Methods to Improve Tissue Thickness
First carefully assess the soft tissue and underlying bone and determine the biotype. In case of thin biotype soft tissue, graftings can be done to enhance soft tissue quality. The best way to convert thin soft tissue biotype into thick is by using a sub-epithelial connective tissue graft. Other methods include roll technique; finger split technique and acellular dermal matrix.
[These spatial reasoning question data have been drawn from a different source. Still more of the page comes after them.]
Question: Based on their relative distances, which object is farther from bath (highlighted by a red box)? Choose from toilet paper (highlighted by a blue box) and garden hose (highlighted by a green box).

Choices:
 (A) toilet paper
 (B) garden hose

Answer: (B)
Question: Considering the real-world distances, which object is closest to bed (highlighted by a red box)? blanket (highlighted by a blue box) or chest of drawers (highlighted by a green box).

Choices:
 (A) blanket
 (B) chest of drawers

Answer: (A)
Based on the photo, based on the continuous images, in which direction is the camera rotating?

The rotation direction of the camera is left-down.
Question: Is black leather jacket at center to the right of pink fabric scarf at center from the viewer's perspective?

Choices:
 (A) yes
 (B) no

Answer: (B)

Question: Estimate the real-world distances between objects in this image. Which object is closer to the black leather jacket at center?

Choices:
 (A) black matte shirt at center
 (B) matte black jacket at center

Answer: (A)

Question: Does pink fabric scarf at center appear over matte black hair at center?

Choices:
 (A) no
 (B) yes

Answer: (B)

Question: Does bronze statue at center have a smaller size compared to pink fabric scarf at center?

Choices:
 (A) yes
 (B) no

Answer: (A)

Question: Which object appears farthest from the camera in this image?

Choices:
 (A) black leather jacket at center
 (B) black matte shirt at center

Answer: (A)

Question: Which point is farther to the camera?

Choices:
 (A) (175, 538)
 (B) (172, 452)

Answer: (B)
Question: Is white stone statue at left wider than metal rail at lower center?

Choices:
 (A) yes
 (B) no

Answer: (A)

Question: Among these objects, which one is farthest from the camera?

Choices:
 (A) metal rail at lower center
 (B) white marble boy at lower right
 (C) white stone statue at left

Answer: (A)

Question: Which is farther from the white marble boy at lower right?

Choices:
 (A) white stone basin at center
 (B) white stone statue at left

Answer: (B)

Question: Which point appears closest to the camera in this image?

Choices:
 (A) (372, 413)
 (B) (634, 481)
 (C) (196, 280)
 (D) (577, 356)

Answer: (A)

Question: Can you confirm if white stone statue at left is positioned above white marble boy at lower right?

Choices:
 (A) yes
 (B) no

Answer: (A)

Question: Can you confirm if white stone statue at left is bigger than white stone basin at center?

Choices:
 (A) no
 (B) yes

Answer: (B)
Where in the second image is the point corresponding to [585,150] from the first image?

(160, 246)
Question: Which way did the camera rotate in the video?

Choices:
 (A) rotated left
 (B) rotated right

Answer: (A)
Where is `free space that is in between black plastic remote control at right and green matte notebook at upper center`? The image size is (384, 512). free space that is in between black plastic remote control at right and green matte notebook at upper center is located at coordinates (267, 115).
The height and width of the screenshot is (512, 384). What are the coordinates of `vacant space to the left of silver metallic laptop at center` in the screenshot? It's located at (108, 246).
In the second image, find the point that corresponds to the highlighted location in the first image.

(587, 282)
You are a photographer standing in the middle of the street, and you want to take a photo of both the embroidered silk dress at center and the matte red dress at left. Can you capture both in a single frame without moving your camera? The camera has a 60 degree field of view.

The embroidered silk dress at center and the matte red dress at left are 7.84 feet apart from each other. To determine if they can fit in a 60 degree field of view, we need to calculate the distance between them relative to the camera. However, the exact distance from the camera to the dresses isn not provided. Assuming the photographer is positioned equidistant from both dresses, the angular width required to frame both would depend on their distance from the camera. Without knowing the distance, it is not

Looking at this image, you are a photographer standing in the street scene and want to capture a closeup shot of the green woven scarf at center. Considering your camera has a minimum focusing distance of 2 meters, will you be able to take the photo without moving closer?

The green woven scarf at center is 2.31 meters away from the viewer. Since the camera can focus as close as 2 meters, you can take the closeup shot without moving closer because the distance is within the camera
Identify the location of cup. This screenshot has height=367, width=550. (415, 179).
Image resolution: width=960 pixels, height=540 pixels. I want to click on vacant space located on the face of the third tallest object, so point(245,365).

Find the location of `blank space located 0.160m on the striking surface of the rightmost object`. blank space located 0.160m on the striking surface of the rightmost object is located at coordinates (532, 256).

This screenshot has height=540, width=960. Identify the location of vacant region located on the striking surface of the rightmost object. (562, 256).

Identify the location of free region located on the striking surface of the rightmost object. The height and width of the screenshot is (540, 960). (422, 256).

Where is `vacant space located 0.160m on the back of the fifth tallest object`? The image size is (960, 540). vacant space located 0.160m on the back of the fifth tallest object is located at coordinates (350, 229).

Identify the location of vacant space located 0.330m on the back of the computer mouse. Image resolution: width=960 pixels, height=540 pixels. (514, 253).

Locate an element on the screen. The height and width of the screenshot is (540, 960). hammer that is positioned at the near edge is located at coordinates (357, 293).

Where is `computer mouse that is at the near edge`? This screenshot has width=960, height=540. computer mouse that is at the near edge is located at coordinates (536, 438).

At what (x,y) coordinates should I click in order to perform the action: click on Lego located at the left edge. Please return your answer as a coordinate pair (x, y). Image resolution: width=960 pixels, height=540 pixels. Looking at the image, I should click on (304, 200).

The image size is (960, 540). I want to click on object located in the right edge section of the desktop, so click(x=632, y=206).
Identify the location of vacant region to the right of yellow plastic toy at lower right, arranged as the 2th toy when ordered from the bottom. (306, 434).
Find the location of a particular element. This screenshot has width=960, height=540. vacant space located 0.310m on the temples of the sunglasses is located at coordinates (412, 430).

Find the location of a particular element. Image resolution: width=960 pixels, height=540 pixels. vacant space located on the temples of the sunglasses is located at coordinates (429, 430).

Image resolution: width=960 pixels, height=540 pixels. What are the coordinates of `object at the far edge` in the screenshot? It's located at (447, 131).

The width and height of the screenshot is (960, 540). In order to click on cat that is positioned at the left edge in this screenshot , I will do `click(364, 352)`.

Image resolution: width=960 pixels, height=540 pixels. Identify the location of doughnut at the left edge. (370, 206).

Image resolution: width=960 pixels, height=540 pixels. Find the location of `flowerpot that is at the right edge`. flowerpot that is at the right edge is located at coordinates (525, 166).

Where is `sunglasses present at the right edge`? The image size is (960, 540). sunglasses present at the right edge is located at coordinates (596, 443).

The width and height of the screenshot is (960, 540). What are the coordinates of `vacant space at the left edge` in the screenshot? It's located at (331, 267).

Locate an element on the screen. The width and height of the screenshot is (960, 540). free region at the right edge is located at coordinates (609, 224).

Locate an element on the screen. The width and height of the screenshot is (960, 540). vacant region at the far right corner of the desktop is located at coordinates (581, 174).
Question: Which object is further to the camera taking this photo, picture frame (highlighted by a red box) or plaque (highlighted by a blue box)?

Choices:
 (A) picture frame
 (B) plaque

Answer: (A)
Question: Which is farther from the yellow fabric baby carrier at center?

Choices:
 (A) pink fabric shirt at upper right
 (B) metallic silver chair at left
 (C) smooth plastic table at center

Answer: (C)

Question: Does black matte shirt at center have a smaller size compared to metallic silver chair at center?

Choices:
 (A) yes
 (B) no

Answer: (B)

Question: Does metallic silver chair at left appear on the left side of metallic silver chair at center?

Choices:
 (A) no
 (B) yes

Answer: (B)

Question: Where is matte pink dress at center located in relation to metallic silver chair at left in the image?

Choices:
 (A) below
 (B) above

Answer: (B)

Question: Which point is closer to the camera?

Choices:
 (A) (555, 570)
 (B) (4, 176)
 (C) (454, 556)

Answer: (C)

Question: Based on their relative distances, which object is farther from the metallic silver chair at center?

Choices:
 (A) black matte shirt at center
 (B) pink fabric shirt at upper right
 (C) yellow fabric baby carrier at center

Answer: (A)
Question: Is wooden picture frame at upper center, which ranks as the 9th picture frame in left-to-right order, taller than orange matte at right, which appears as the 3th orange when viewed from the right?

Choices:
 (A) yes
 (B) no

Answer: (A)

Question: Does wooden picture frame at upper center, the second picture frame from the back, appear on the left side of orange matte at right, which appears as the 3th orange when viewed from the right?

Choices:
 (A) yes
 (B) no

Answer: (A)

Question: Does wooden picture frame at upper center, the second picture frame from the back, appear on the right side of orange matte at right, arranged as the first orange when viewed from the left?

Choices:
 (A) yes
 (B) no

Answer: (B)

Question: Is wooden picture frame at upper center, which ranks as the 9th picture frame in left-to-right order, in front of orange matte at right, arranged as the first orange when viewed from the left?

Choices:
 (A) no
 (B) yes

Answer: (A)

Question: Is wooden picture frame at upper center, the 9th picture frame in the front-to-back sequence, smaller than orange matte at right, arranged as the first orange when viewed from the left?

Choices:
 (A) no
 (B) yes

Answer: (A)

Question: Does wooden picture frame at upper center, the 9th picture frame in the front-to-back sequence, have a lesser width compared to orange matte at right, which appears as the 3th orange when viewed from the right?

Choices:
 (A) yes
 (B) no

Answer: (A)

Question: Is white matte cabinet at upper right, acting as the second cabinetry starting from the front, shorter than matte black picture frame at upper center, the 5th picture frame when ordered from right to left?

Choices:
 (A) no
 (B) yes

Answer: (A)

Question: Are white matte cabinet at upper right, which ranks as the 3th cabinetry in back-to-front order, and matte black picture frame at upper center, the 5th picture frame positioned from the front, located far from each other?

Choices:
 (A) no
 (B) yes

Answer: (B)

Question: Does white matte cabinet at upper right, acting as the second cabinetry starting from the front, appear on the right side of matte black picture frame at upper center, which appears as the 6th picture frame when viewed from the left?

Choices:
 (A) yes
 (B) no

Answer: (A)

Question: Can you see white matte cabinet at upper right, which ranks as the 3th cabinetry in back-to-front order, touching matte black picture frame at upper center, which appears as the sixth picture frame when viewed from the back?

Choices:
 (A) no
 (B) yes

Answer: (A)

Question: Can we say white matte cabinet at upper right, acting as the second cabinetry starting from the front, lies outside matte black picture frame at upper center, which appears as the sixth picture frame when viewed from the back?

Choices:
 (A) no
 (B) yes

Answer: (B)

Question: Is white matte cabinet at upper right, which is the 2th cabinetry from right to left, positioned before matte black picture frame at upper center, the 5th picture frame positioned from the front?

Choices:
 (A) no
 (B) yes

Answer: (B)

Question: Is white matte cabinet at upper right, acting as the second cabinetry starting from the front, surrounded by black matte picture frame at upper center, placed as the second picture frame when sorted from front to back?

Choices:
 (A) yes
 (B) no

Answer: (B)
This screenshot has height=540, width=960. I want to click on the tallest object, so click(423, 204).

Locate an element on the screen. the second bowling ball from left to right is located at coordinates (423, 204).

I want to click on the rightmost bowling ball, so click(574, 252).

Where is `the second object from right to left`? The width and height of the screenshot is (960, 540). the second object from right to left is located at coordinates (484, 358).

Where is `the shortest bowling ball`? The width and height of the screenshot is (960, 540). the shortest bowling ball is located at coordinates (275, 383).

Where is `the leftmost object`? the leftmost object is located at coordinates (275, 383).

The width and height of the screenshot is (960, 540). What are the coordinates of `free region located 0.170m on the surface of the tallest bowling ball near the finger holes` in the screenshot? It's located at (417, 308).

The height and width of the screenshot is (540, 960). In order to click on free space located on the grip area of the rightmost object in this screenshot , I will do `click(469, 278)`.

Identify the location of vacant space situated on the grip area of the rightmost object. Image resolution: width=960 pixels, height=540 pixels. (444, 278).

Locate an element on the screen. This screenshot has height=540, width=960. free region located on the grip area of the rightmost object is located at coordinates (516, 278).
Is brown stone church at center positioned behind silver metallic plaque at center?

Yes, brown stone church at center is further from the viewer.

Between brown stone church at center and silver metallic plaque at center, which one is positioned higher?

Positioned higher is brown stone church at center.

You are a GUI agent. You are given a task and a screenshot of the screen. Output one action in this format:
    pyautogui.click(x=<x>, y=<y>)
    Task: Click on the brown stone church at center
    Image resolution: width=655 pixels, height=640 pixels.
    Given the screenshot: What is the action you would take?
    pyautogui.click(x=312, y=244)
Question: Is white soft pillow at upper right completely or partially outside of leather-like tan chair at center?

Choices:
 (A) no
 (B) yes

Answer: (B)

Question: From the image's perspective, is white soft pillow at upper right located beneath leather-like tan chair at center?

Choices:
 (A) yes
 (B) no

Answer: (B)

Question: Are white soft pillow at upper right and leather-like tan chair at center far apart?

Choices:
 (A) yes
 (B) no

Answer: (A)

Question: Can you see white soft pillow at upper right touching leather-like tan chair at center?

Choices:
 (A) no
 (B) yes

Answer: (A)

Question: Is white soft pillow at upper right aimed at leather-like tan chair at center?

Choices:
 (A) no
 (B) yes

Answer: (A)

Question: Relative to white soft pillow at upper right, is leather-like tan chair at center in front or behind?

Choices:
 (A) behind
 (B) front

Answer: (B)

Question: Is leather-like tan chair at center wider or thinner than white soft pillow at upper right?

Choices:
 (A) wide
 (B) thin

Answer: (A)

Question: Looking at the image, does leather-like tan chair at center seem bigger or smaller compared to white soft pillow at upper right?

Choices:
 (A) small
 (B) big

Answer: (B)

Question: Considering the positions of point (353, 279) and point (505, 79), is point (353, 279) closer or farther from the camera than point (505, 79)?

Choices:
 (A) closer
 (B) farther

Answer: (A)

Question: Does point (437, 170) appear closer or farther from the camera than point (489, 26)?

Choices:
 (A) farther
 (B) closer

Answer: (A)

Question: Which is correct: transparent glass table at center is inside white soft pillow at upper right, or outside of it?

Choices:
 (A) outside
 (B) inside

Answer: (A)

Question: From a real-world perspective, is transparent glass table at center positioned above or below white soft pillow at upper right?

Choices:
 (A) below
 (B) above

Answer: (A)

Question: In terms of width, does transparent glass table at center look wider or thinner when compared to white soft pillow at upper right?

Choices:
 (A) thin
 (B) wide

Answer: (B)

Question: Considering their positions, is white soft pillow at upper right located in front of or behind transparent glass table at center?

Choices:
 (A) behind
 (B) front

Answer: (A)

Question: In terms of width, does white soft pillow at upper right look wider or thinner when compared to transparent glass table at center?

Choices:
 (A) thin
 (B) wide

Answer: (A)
Tissue keratinisation can be improved by recommending oral physiotherapy.22
CONCLUSION
Periodontal biotype evaluation is an important parameter in establishing patient expectations in many complex esthetic procedures by allowing the clinician to predict therapeutic outcome. By understanding the nature of biotypes clinician can employ appropriate PDL therapy and minimize unwanted treatment outcomes. New technologies for assessment of periodontal biotype allow clinicians for accurate diagnosis and predictable treatment outcome. Therefore to achieve success clinician has to properly asses the soft tissue parameters like keratinised tissue, periodontal biotype and vestibular depth which play a vital role in decision making process and ultimately will help in maintaining the balance between the white and the pink.